PH is something we learned to do very early on so that we KNEW what we were working with. PH plays such a big role in flavor on fruit wines and some cold weather grapes we work with.
No, it's not too late to take a PH reading. We use a meter because it's much more definitive---PH paper is just TOO ballpark. I would think that a pineapple wine should have SOME tartness to it--do you agree? If so, maybe a PH of 3.2 would be excellent. If it's too tart, it will take a lot of backsweetening to balance the acid. If it's not tart enough, it will taste very flabby. Like I said--I never made pineapple--but my instinct is to set the PH at 3.2
The reason calcium carbonate is used pre-ferment is because it takes it quite a bit of time to fall out--like 3 months--so that you don't have any chalky film or taste. Potassium carbonate is not a good choice for aromatic wines because it damages the aromatic profile--even a tiny amount of it. Calcium carbonate works best on cold musts, but since you are only using it to move PH and not to drop out tartaric acids, you can go ahead and dose the must now if you need to.
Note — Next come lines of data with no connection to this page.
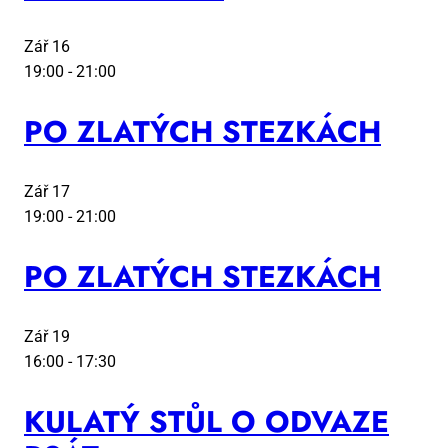
Zář
16
19:00
-
21:00
PO ZLA­TÝCH STEZ­KÁCH
Zář
17
19:00
-
21:00
PO ZLA­TÝCH STEZ­KÁCH
Zář
19
16:00
-
17:30
KU­LA­TÝ STŮL O OD­VA­ZE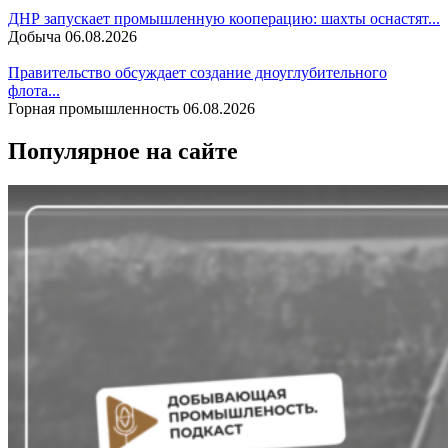
ДНР запускает промышленную кооперацию: шахты оснастят...
Добыча
06.08.2026
Правительство обсуждает создание дноуглубительного
флота...
Горная промышленность
06.08.2026
Популярное на сайте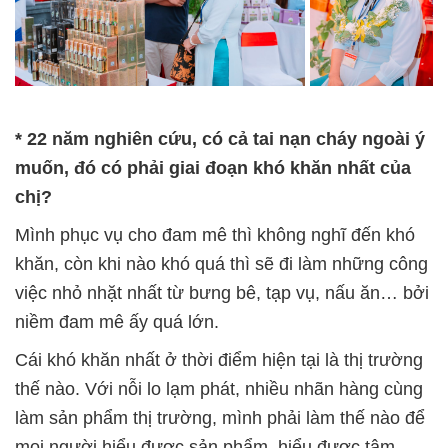
* 22 năm nghiên cứu, có cả tai nạn cháy ngoài ý
muốn, đó có phải giai đoạn khó khăn nhất của
chị?
Mình phục vụ cho đam mê thì không nghĩ đến khó
khăn, còn khi nào khó quá thì sẽ đi làm những công
việc nhỏ nhặt nhất từ bưng bê, tạp vụ, nấu ăn… bởi
niềm đam mê ấy quá lớn.
Cái khó khăn nhất ở thời điểm hiện tại là thị trường
thế nào. Với nỗi lo lạm phát, nhiều nhãn hàng cùng
làm sản phẩm thị trường, mình phải làm thế nào để
mọi người hiểu được sản phẩm, hiểu được tâm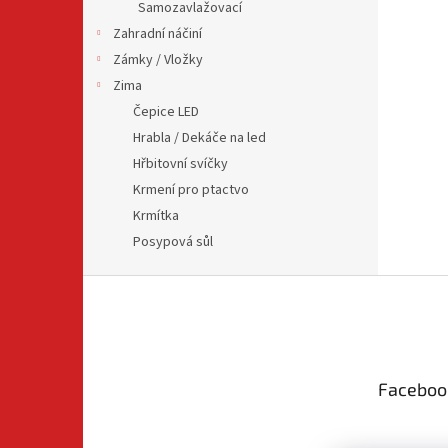
Samozavlažovací
Zahradní náčiní
Zámky / Vložky
Zima
Čepice LED
Hrabla / Dekáče na led
Hřbitovní svíčky
Krmení pro ptactvo
Krmítka
Posypová sůl
Z
á
p
a
t
Faceboo
í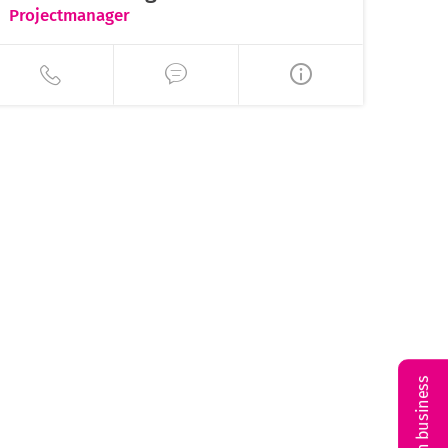
Projectmanager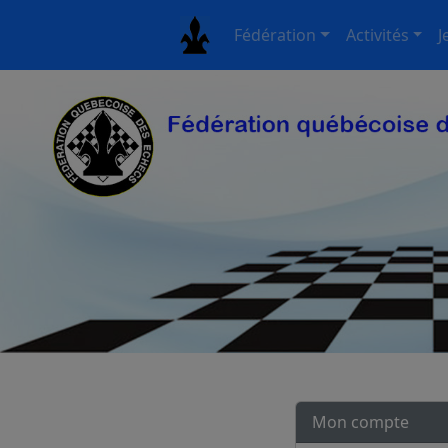
Fédération
Activités
J
Mon compte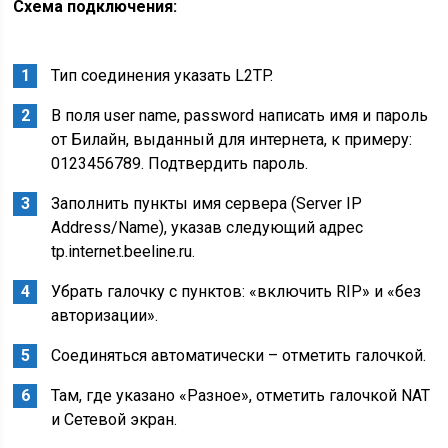
Схема подключения:
Тип соединения указать L2TP.
В поля user name, password написать имя и пароль
от Билайн, выданный для интернета, к примеру:
0123456789. Подтвердить пароль.
Заполнить пункты имя сервера (Server IP
Address/Name), указав следующий адрес
tp.internet.beeline.ru.
Убрать галочку с пунктов: «включить RIP» и «без
авторизации».
Соединяться автоматически – отметить галочкой.
Там, где указано «Разное», отметить галочкой NAT
и Сетевой экран.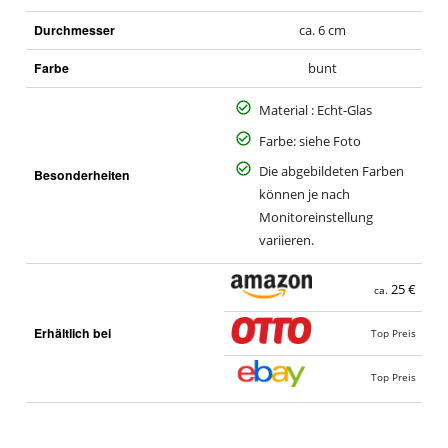
Durchmesser
ca. 6 cm
Farbe
bunt
Material : Echt-Glas
Farbe: siehe Foto
Die abgebildeten Farben
Besonderheiten
können je nach
Monitoreinstellung
variieren.
25 €
ca.
Erhältlich bei
Top Preis
Top Preis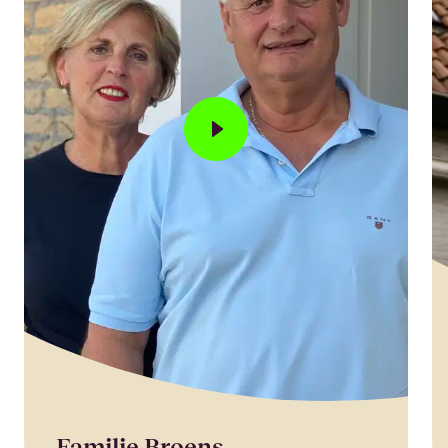
Familie Broens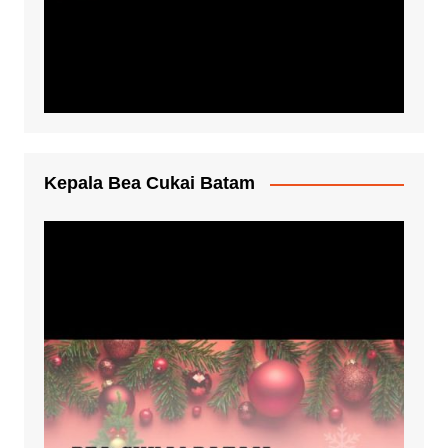
Kepala Bea Cukai Batam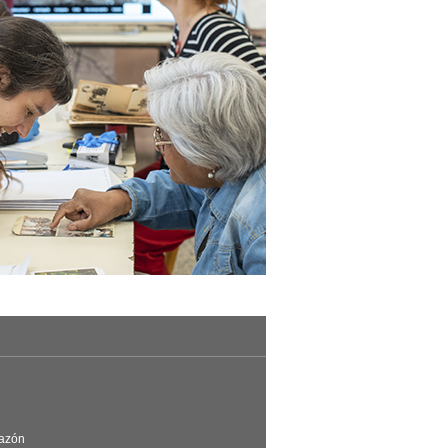
Razón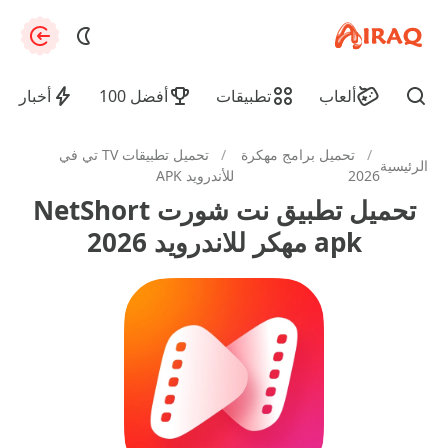
apkiraq.com
zation
ألعاب
تطبيقات
أفضل 100
أخبار
Find
/
تحميل برامج مهكرة
/
تحميل تطبيقات TV تي في
الرئيسية
2026
للأندرويد APK
تحميل تطبيق نت شورت NetShort
apk مهكر للاندرويد 2026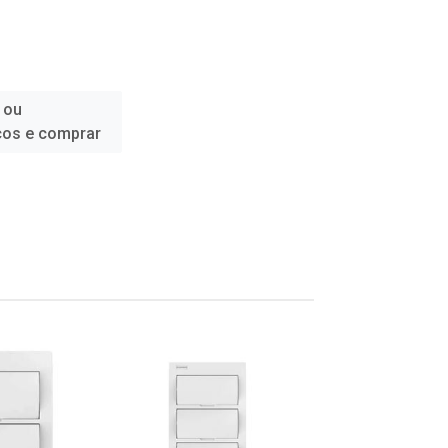
 ou
ços e comprar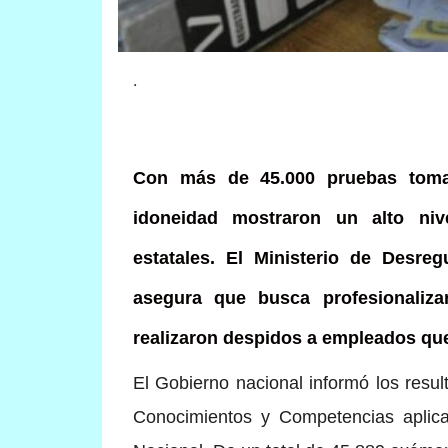
.
Con más de 45.000 pruebas toma
idoneidad mostraron un alto niv
estatales. El Ministerio de Desre
asegura que busca profesionaliza
realizaron despidos a empleados qu
El Gobierno nacional informó los resu
Conocimientos y Competencias aplica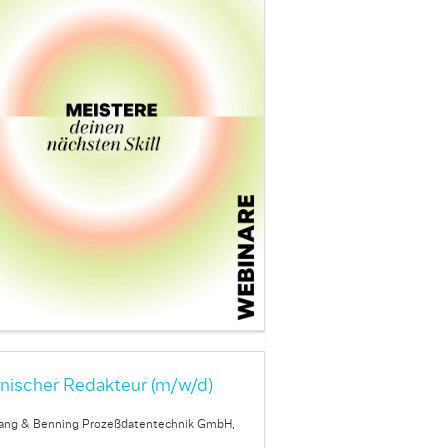
ypefund — Branding
inbow Unicorn
nischer Redakteur (m/w/d)
ang & Benning Prozeßdatentechnik GmbH,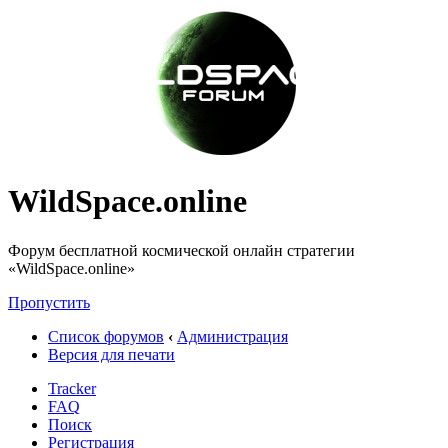
WildSpace.online
Форум бесплатной космической онлайн стратегии
«WildSpace.online»
Пропустить
Список форумов
‹
Администрация
Версия для печати
Tracker
FAQ
Поиск
Регистрация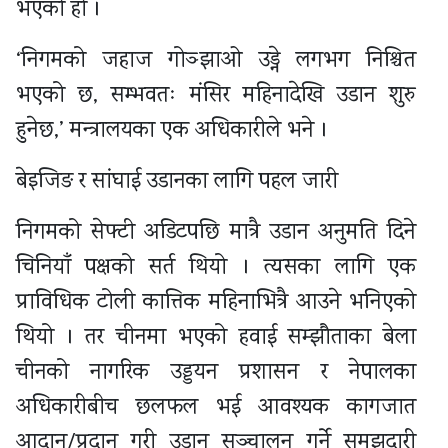
भएको हो ।
‘निगमको जहाज गोञ्झाओ उड्ने लगभग निश्चित
भएको छ, सम्भवतः मंसिर महिनादेखि उडान शुरु
हुनेछ,’ मन्त्रालयका एक अधिकारीले भने ।
बेइजिङ र सांघाई उडानका लागि पहल जारी
निगमको सेफ्टी अडिटपछि मात्रै उडान अनुमति दिने
चिनियाँ पक्षको सर्त थियो । त्यसका लागि एक
प्राविधिक टोली कात्तिक महिनाभित्रै आउने भनिएको
थियो । तर चीनमा भएको हवाई सम्झौताका बेला
चीनको नागरिक उड्डयन प्रशासन र नेपालका
अधिकारीबीच छलफल भई आवश्यक कागजात
आदान/प्रदान गरी उडान सञ्चालन गर्ने समझदारी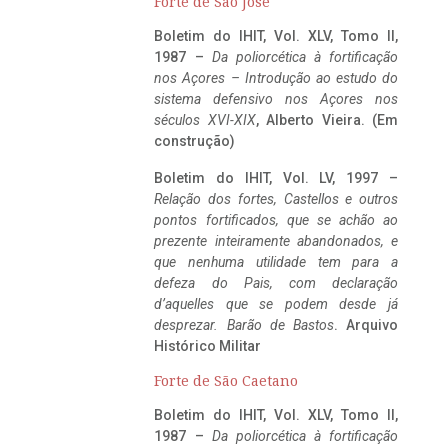
Forte de São José
Boletim do IHIT, Vol. XLV, Tomo II,
1987 –
Da poliorcética à fortificação
nos Açores – Introdução ao estudo do
sistema defensivo nos Açores nos
séculos XVI-XIX
, Alberto Vieira. (Em
construção)
Boletim do IHIT, Vol. LV, 1997 –
Relação dos fortes, Castellos e outros
pontos fortificados, que se achão ao
prezente inteiramente abandonados, e
que nenhuma utilidade tem para a
defeza do Pais, com declaração
d’aquelles que se podem desde já
desprezar. Barão de Bastos
. Arquivo
Histórico Militar
Forte de São Caetano
Boletim do IHIT, Vol. XLV, Tomo II,
1987 –
Da poliorcética à fortificação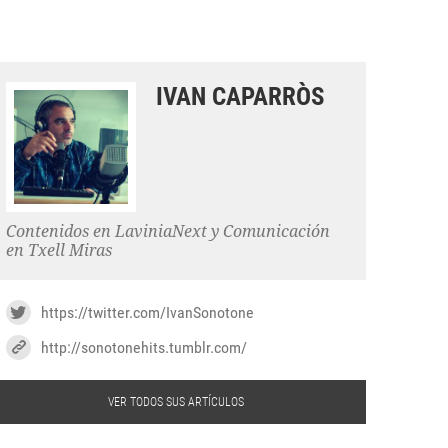
IVAN CAPARRÒS
Contenidos en LaviniaNext y Comunicación
en Txell Miras
https://twitter.com/IvanSonotone
http://sonotonehits.tumblr.com/
VER TODOS SUS ARTÍCULOS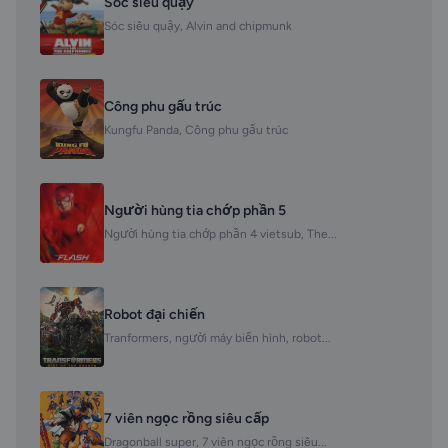
Sóc siêu quậy
Sóc siêu quậy, Alvin and chipmunk
Công phu gấu trúc
Kungfu Panda, Công phu gấu trúc
Người hùng tia chớp phần 5
Người hùng tia chớp phần 4 vietsub, The...
Robot đại chiến
Tranformers, người máy biến hình, robot...
7 viên ngọc rồng siêu cấp
Dragonball super, 7 viên ngọc rồng siêu...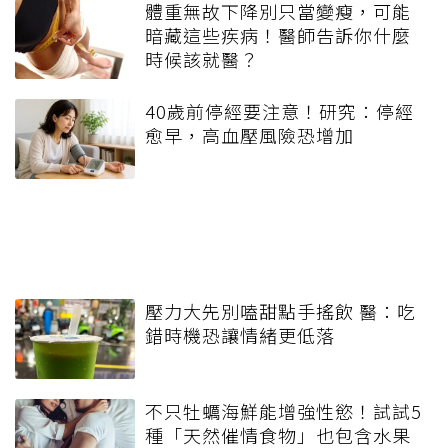
體重無故下降別只當變瘦，可能
暗藏這些疾病！醫師告訴你什麼
時候該就醫？
40歲前停經要注意！研究：停經
愈早，高血壓風險恐增加
壓力大先別嗑甜點手搖飲 醫：吃
錯時機恐讓情緒更低落
不只牡蠣海鮮能增強性慾！試試5
種「天然催情食物」也包含水果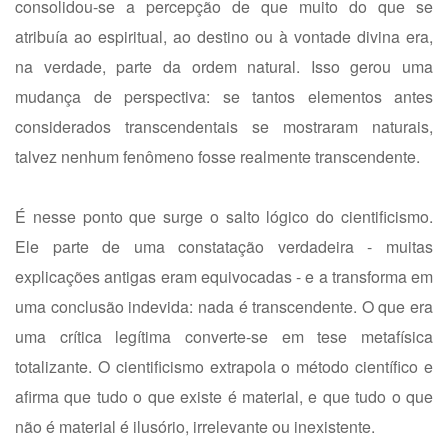
consolidou-se a percepção de que muito do que se
atribuía ao espiritual, ao destino ou à vontade divina era,
na verdade, parte da ordem natural. Isso gerou uma
mudança de perspectiva: se tantos elementos antes
considerados transcendentais se mostraram naturais,
talvez nenhum fenômeno fosse realmente transcendente.
É nesse ponto que surge o salto lógico do cientificismo.
Ele parte de uma constatação verdadeira - muitas
explicações antigas eram equivocadas - e a transforma em
uma conclusão indevida: nada é transcendente. O que era
uma crítica legítima converte-se em tese metafísica
totalizante. O cientificismo extrapola o método científico e
afirma que tudo o que existe é material, e que tudo o que
não é material é ilusório, irrelevante ou inexistente.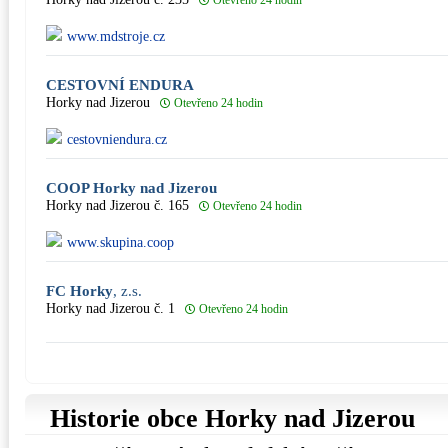
Otevřeno 24 hodin
www.mdstroje.cz
CESTOVNÍ ENDURA
Horky nad Jizerou
Otevřeno 24 hodin
cestovniendura.cz
COOP Horky nad Jizerou
Horky nad Jizerou č. 165
Otevřeno 24 hodin
www.skupina.coop
FC Horky
, z.s.
Horky nad Jizerou č. 1
Otevřeno 24 hodin
Historie obce Horky nad Jizerou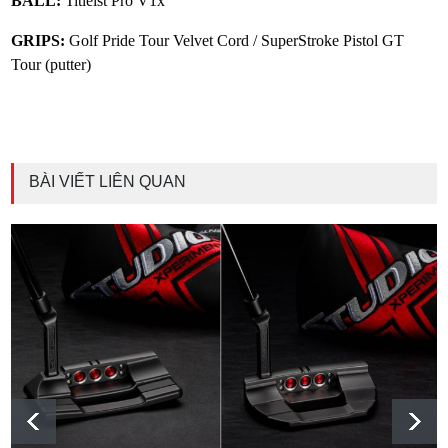
BALL:
Titleist Pro V1x
GRIPS:
Golf Pride Tour Velvet Cord / SuperStroke Pistol GT
Tour (putter)
BÀI VIẾT LIÊN QUAN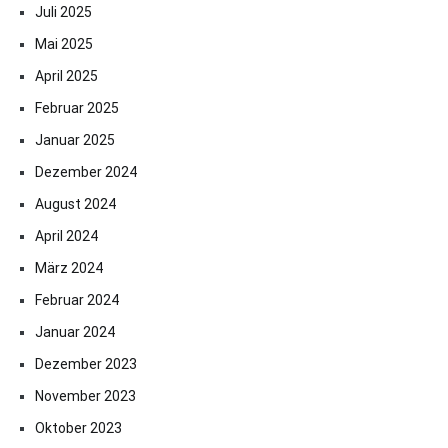
Juli 2025
Mai 2025
April 2025
Februar 2025
Januar 2025
Dezember 2024
August 2024
April 2024
März 2024
Februar 2024
Januar 2024
Dezember 2023
November 2023
Oktober 2023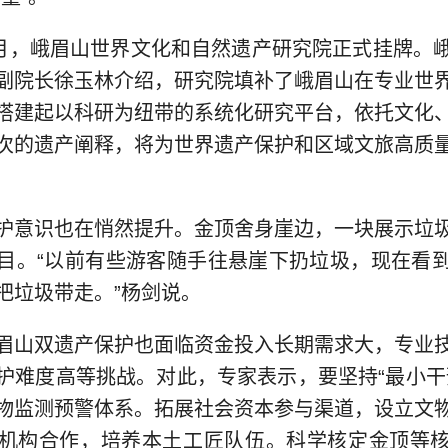
年1月，峨眉山世界文化和自然遗产研究院正式挂牌。
副院长徐玉林介绍，研究院填补了峨眉山在专业世
搭建起以科研为纽带的系统化研究平台，依托文化
次的遗产阐释，将为世界遗产保护和区域文旅高质
护意识也在悄然提升。金顶舍身崖边，一块展示垃
目。“以前有些游客随手往悬崖下扔垃圾，现在看
把垃圾带走。”杨剑说。
眉山双遗产保护也面临资金投入长期需求大，专业
护难度高等挑战。对此，专家表示，要坚持“最小干
物监测预警体系。拓展社会资本参与渠道，设立文
机构合作，培养本土工匠队伍。科学核定金顶等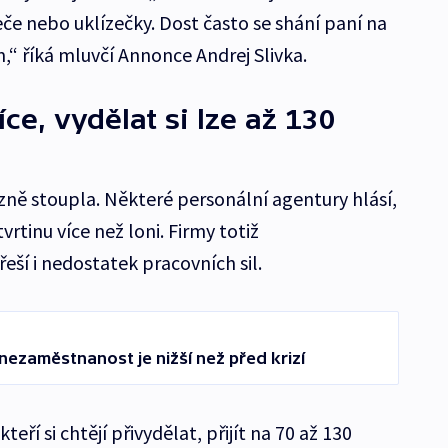
eče nebo uklízečky. Dost často se shání paní na
,“ říká mluvčí Annonce Andrej Slivka.
íce, vydělat si lze až 130
zně stoupla. Některé personální agentury hlásí,
tvrtinu více než loni. Firmy totiž
eší i nedostatek pracovních sil.
 nezaměstnanost je nižší než před krizí
eří si chtějí přivydělat, přijít na 70 až 130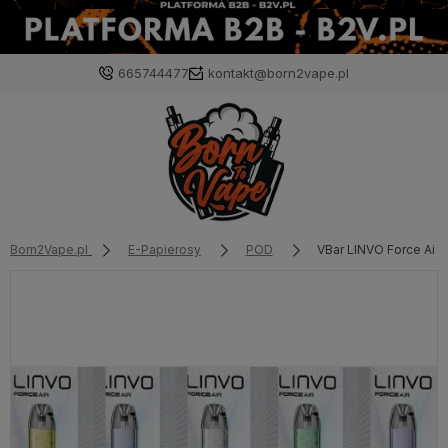
665744477
kontakt@born2vape.pl
Born2Vape.pl
E-Papierosy
POD
VBar LINVO Force Air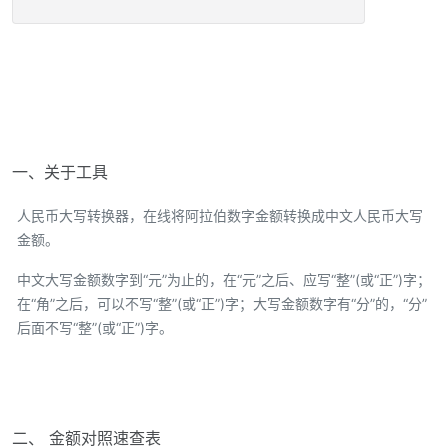
一、关于工具
人民币大写转换器，在线将阿拉伯数字金额转换成中文人民币大写
金额。
中文大写金额数字到“元”为止的，在“元”之后、应写“整”(或“正”)字；
在“角”之后，可以不写“整”(或“正”)字；大写金额数字有“分”的，“分”
后面不写“整”(或“正”)字。
二、 金额对照速查表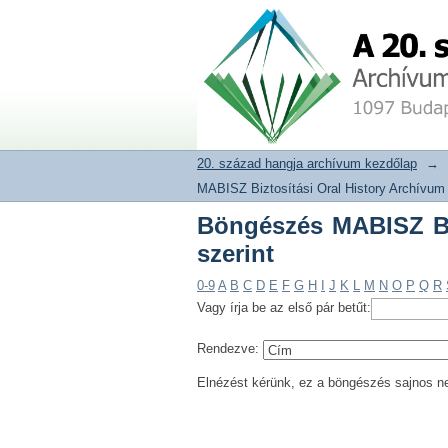
Böngészés MABISZ Biz
20. század hangja archívum adat
20. század hangja archívum kezdőlap
→
MABISZ Biztosítási Oral History Archívum
Böngészés MABISZ Biz
szerint
0-9
A
B
C
D
E
F
G
H
I
J
K
L
M
N
O
P
Q
R
Vagy írja be az első pár betűt:
Rendezve:
Elnézést kérünk, ez a böngészés sajnos n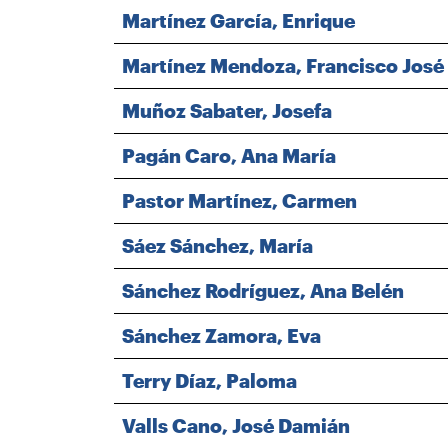
Martínez García, Enrique
Martínez Mendoza, Francisco José
Muñoz Sabater, Josefa
Pagán Caro, Ana María
Pastor Martínez, Carmen
Sáez Sánchez, María
Sánchez Rodríguez, Ana Belén
Sánchez Zamora, Eva
Terry Díaz, Paloma
Valls Cano, José Damián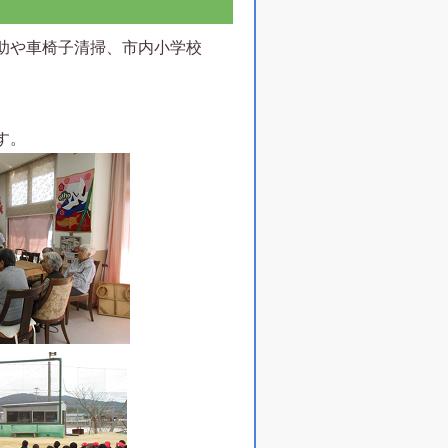
助や車椅子清掃、市内小学校
す。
Check your PH--if it's around 3.2, I would say you're good. Don't over-do the calcium. If you do a search, you can find a calculations table for how much calcium carbonate it takes to move a PH a certain amount. I have to confess that we don't do it that way because we have so much experience using it for the fruits and grapes we work with.
Fermentation can sometimes look sort of slow, and yet be just fine. Some cultures are big foamers--many others are pretty quiet. Good luck--hope it turns out to be a good wine.
Another tip on PH---it's a wise thing to get a good dose of pectic enzyme into the must on the first day in order to start fruit breakdown. Also add some meta to protect it for that first 24 hours of allowing the pectic to work. The reason for this is the PH reading will be more accurate because you'll have some of the fruit broken down and incorporated into your juice sample that you're testing. The second day is always the day of testing, adding sugar to set brix, etc. More work at the primary is a good to learn as a new winemaker. The primary is where you're designing the wine--do a good job here and you won't have to do acrobatics at bottling to try to fix wine flaws. Good techniques will give you good results and you won't get disgusted with a hobby that just never seems to yield good results.
Pectic enzyme will help in clarification too--especially on pulpy, hard to clear wines. Doubling the amount can work wonders for those types of wines.